Muslim Brotherhood supporters rally in Egypt

Thousands of supporters of Egypt's ousted president and his Muslim Brotherhood group marched Friday in Cairo, part of a plan to pressure the military-backed government ahead of a court hearing for the toppled head of state.

Supporters of Mohammed Morsi, Egypt's first elected president, demonstrated in Cairo's southern district of Maadi. Some held pictures of their fallen members. They marched on the Constitutional Court there, calling for Morsi to be reinstated and urging military leader Gen. Abdel-Fattah el-Sissi to step aside.

Other scattered protests occurred across Egypt. An umbrella group of Islamist parties, including the Brotherhood, said Friday's rallies were the beginning of a weeklong protest campaign until Nov. 4 when Morsi is scheduled to appear in court. The campaign has been dubbed the week of "steadfastness."

Morsi faces criminal charges accusing him of inciting the murder of rallying opponents while he was in office.

Authorities have not said whether Morsi will appear at the hearing. If he does, it will be his first public appearance since the July 3 coup.

Morsi was overthrown along with his Brotherhood-led government after millions protested against his leadership, claiming the Islamist president was incompetent and overstepped his authority during a year in power.

Since then, Brotherhood supporters have staged near-daily rallies around the country, protesting security crackdown in which hundreds have been killed and more than 2,000 of group's members have been jailed.

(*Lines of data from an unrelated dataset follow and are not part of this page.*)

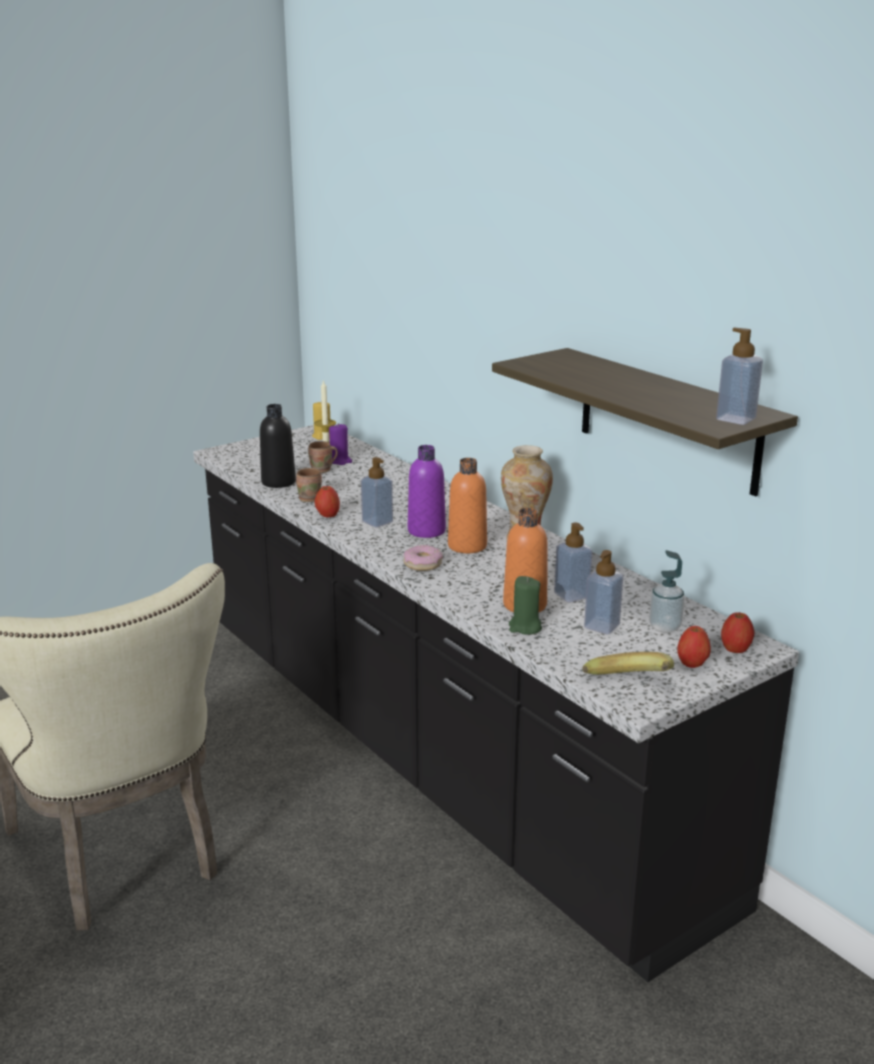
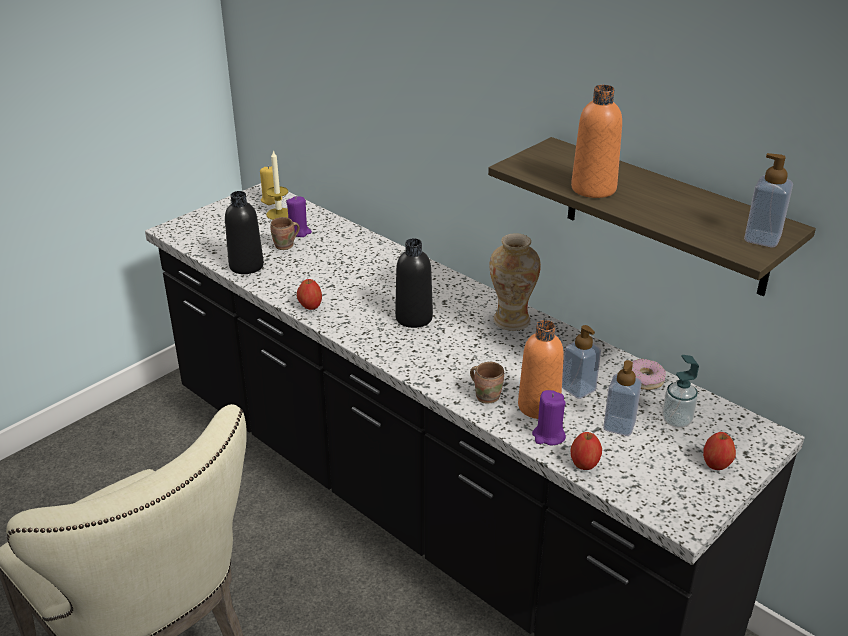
camera: 10 degrees left, 10 degrees up
(309, 498) = (284, 285): brown mug -> brown mug (487, 395)
(377, 522) = (362, 311): soap dispenser -> none
(422, 564) = (424, 363): donut -> donut (644, 379)
(426, 531) = (414, 318): purple bottle -> black bottle
(467, 546) = (459, 334): orange bottle -> orange bottle (593, 188)
(525, 627) = (548, 436): green candle -> purple candle
(630, 687) = (670, 502): banana -> none
(735, 649) = (748, 441): apple -> apple (584, 464)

Morsi has been held incommunicado since his ousting and a court has ordered an outright ban on his group.

Authorities appear to have expanded the scope of the crackdown. A police officer was suspended from his duties in the Nile province of Gharbiya, north of Cairo, because he was suspected of being a Brotherhood member, security officials said Friday. The officials spoke on condition of anonymity because they were not authorized to talk to journalists.

The decision could signal that the military-backed leadership will purge Brotherhood members from the security forces, a move that could deepen tensions. Morsi supporters and those backing the military already accuse each other using violence to advance their causes.

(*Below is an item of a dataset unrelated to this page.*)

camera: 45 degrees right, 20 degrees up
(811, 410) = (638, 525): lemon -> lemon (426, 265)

Although Brotherhood supporters have been staging rallies regularly since the overthrow, their numbers have been dwindling on the streets of Cairo as the security forces crack down and authorities fortify government institutions and the capital's major squares.

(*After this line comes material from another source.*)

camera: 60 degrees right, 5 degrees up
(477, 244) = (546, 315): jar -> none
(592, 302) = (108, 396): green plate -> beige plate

Egypt's riot police smashed two protest camps of Morsi supporters in mid-August, killing hundreds of protesters and touching off days of the deadliest violence since the country's Arab Spring protests.

While the Brotherhood's ranks appear to have thinned since, the resolve of those still protesting remains firm.

"I am here protesting because the country is being stolen," said Mohammed Kassam, a university professor who attended a protest Friday in Cairo. "There are people who have the arms and the tanks and want to oppress people and impose their will on them."